Data supplied:

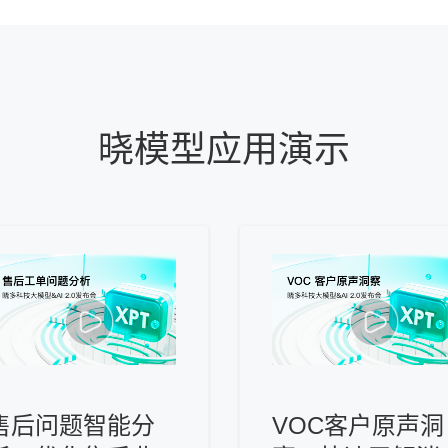
晓模型应用演示
售后问题智能分
VOC客户原声洞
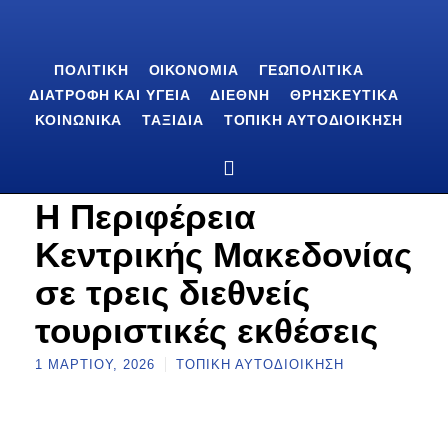
ΠΟΛΙΤΙΚΉ
ΟΙΚΟΝΟΜΊΑ
ΓΕΩΠΟΛΙΤΙΚΆ
ΔΙΑΤΡΟΦΉ ΚΑΙ ΥΓΕΊΑ
ΔΙΕΘΝΉ
ΘΡΗΣΚΕΥΤΙΚΆ
ΚΟΙΝΩΝΙΚΆ
ΤΑΞΊΔΙΑ
ΤΟΠΙΚΉ ΑΥΤΟΔΙΟΊΚΗΣΗ
Η Περιφέρεια
Κεντρικής Μακεδονίας
σε τρεις διεθνείς
τουριστικές εκθέσεις
1 ΜΑΡΤΊΟΥ, 2026
ΤΟΠΙΚΉ ΑΥΤΟΔΙΟΊΚΗΣΗ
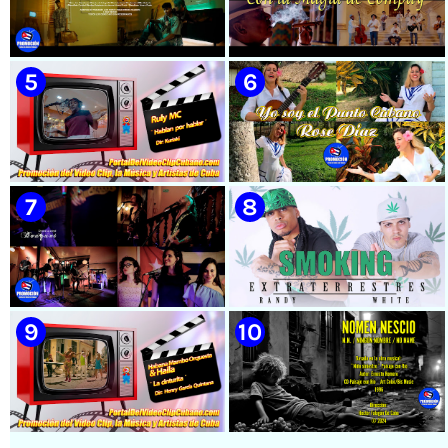
🟡 Susel Gómez (La China) ||
🟡 El Taiger & El Happy ||
¨Oye Mi Leloley¨ || Director:
¨Habla Matador¨ || Videoclip
Onelio Jesús Larralde González
Animado || Director: Arí Bayolo
|| Música popular bailable
|| Música Urbana Cubana ||
cubana || Videoclip || CUBA
CUBA
🟡 Naldo - ¨Falsas Promesas¨ 📺
🟡 Grupo Compay Segundo ||
Videoclip - 🎬 Dirección:
¨Con La Magia de Compay¨ ||
Visualeme
Música popular tradicional
cubana || Videoclip || CUBA
🟡 Ruly MC || ¨Hablan por
🟡 Rose Díaz || ¨Yo soy el Punto
hablar¨ || Realizador: Kuriaki ||
Cubano¨ (Autores: Celina
Videoclip || Música Urbana
González y Reutilio
Cubana || RAP || CUBA
Domínguez) || Director:
Yuliades Mariño Cabello ||
Música popular tradicional
cubana - Punto Cubano -
Punto Guajiro || Videoclip ||
🟡 Bouquet - ¨Dressed Up
🟡 Randy & White -
CUBA
Animal¨ 📺 Videoclip - 🎬
Extraterrestres - ¨Smoking¨ -
Director: Mauricio Figueiral
Videoclip - Dirección: Pepe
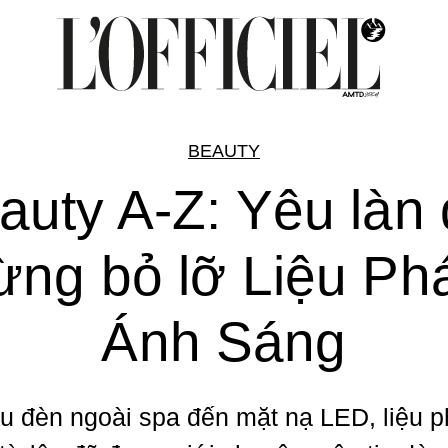
BEAUTY
auty A-Z: Yêu làn 
ừng bỏ lỡ Liệu Ph
Ánh Sáng
u đèn ngoài spa đến mặt nạ LED, liệu 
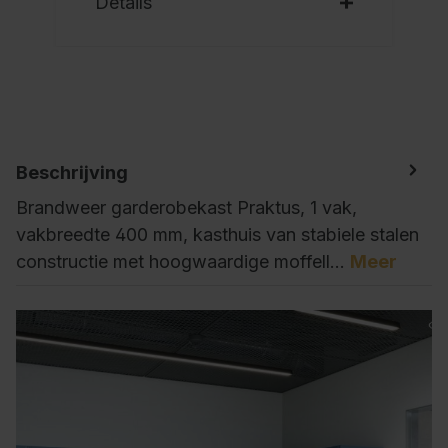
Details
Beschrijving
Brandweer garderobekast Praktus, 1 vak,
vakbreedte 400 mm, kasthuis van stabiele stalen
constructie met hoogwaardige moffell…
Meer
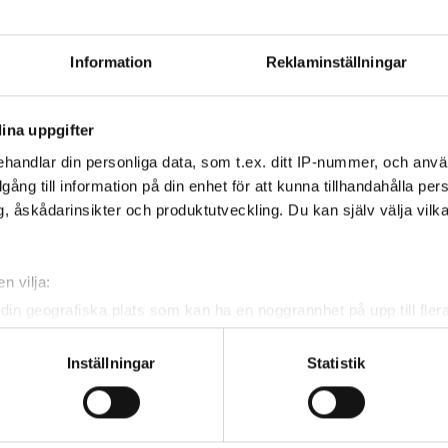
 tourens fyra nivåer:
division 3, division 2 och
r pojkar och 14,0 för flickor.
Information
Reklaminställningar
isioner.
ina uppgifter
handlar din personliga data, som t.ex. ditt IP-nummer, och anv
illgång till information på din enhet för att kunna tillhandahålla pe
, åskådarinsikter och produktutveckling. Du kan själv välja vilk
n vilja:
din geografiska plats som kan ha en noggrannhet på upp till fler
om att aktivt skanna den för specifika kännetecken (fingeravtryc
rsonliga uppgifter behandlas och ställ in dina preferenser i
deta
Inställningar
Statistik
ke när som helst från cookie-förklaringen.
e för att anpassa innehållet och annonserna till användarna, tillh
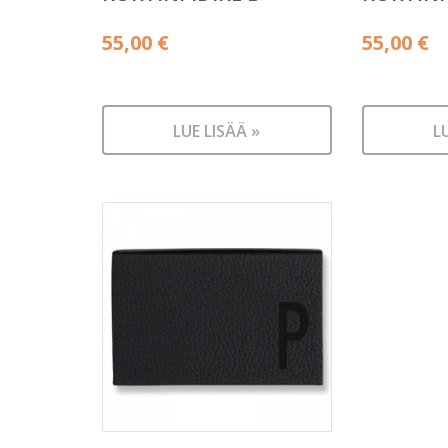
55,00
€
55,00
€
LUE LISÄÄ »
L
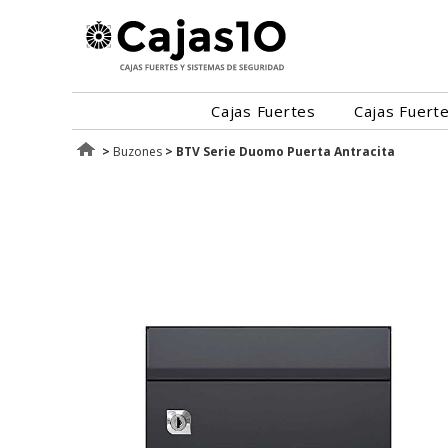
Cajas Fuertes
Cajas Fuert
>
Buzones
>
BTV Serie Duomo Puerta Antracita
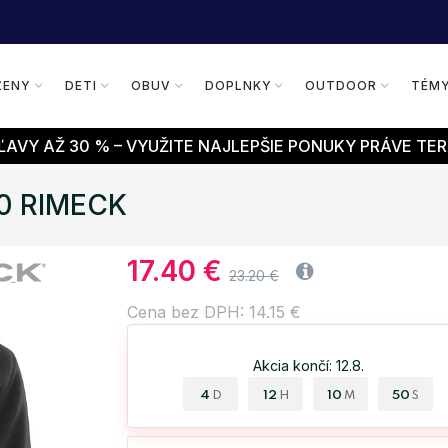
ŽENY
DETI
OBUV
DOPLNKY
OUTDOOR
TÉM
AVY AŽ 30 % – VYUŽITE NAJLEPŠIE PONUKY PRÁVE TER
80 RIMECK
17.40 €
23.20 €
Cena bez DPH: 14.15 €
Akcia končí: 12.8.
4
12
10
49
D
H
M
S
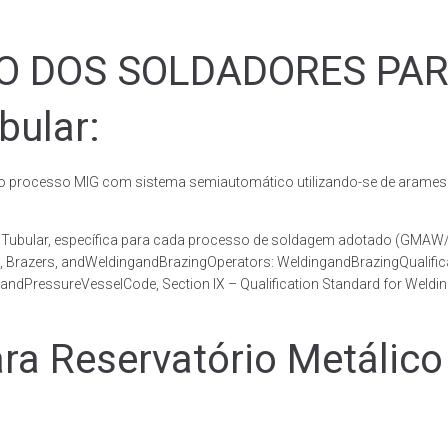
ÃO DOS SOLDADORES PA
bular:
rocesso MIG com sistema semiautomático utilizando-se de arames c
co Tubular, específica para cada processo de soldagem adotado (GM
s, Brazers, andWeldingandBrazingOperators: WeldingandBrazingQualific
andPressureVesselCode, Section IX – Qualification Standard for Weldi
 Reservatório Metálico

How to complete this task: A word-for-word copy of the records is required. Leave out every picture.

Response to this exercise:
晓模型应用演示
售后问题智能分
VOC客户原声洞
ΠΟΛΙΤΙΚΉ
ΟΙΚΟΝΟΜΊΑ
ΓΕΩΠΟΛΙΤΙΚΆ
ΔΙΑΤΡΟΦΉ ΚΑΙ ΥΓΕΊΑ
ΔΙΕΘΝΉ
ΘΡΗΣΚΕΥΤΙΚΆ
ΚΟΙΝΩΝΙΚΆ
ΤΑΞΊΔΙΑ
ΤΟΠΙΚΉ ΑΥΤΟΔΙΟΊΚΗΣΗ
Η Περιφέρεια
Κεντρικής Μακεδονίας
σε τρεις διεθνείς
τουριστικές εκθέσεις
1 ΜΑΡΤΊΟΥ, 2026
ΤΟΠΙΚΉ ΑΥΤΟΔΙΟΊΚΗΣΗ
🟡 Susel Gómez (La China) ||
🟡 El Taiger & El Happy ||
¨Oye Mi Leloley¨ || Director:
¨Habla Matador¨ || Videoclip
Onelio Jesús Larralde González
Animado || Director: Arí Bayolo
|| Música popular bailable
|| Música Urbana Cubana ||
cubana || Videoclip || CUBA
CUBA
🟡 Naldo - ¨Falsas Promesas¨ 📺
🟡 Grupo Compay Segundo ||
Videoclip - 🎬 Dirección:
¨Con La Magia de Compay¨ ||
Visualeme
Música popular tradicional
cubana || Videoclip || CUBA
🟡 Ruly MC || ¨Hablan por
🟡 Rose Díaz || ¨Yo soy el Punto
hablar¨ || Realizador: Kuriaki ||
Cubano¨ (Autores: Celina
Videoclip || Música Urbana
González y Reutilio
Cubana || RAP || CUBA
Domínguez) || Director:
Yuliades Mariño Cabello ||
Música popular tradicional
cubana - Punto Cubano -
Punto Guajiro || Videoclip ||
🟡 Bouquet - ¨Dressed Up
🟡 Randy & White -
CUBA
Animal¨ 📺 Videoclip - 🎬
Extraterrestres - ¨Smoking¨ -
Director: Mauricio Figueiral
Videoclip - Dirección: Pepe
BEAUTY
auty A-Z: Yêu làn 
ừng bỏ lỡ Liệu Ph
Ánh Sáng
u đèn ngoài spa đến mặt nạ LED, liệu 
Details
Beschrijving
Brandweer garderobekast Praktus, 1 vak,
vakbreedte 400 mm, kasthuis van stabiele stalen
constructie met hoogwaardige moffell…
Meer
 tourens fyra nivåer:
division 3, division 2 och
r pojkar och 14,0 för flickor.
Information
Reklaminställningar
isioner.
ina uppgifter
handlar din personliga data, som t.ex. ditt IP-nummer, och anv
illgång till information på din enhet för att kunna tillhandahålla pe
, åskådarinsikter och produktutveckling. Du kan själv välja vilk
n vilja:
din geografiska plats som kan ha en noggrannhet på upp till fler
om att aktivt skanna den för specifika kännetecken (fingeravtryc
rsonliga uppgifter behandlas och ställ in dina preferenser i
deta
Inställningar
Statistik
ke när som helst från cookie-förklaringen.
e för att anpassa innehållet och annonserna till användarna, tillh
55,00
€
55,00
€
LUE LISÄÄ »
L
Cajas Fuertes
Cajas Fuert
>
Buzones
>
BTV Serie Duomo Puerta Antracita
ŽENY
DETI
OBUV
DOPLNKY
OUTDOOR
TÉM
AVY AŽ 30 % – VYUŽITE NAJLEPŠIE PONUKY PRÁVE TER
80 RIMECK
17.40 €
23.20 €
Cena bez DPH: 14.15 €
Akcia končí: 12.8.
4
12
10
49
D
H
M
S
ÃO DOS SOLDADORES PA
bular:
rocesso MIG com sistema semiautomático utilizando-se de arames c
co Tubular, específica para cada processo de soldagem adotado (GM
s, Brazers, andWeldingandBrazingOperators: WeldingandBrazingQualific
andPressureVesselCode, Section IX – Qualification Standard for Weldi
 Reservatório Metálico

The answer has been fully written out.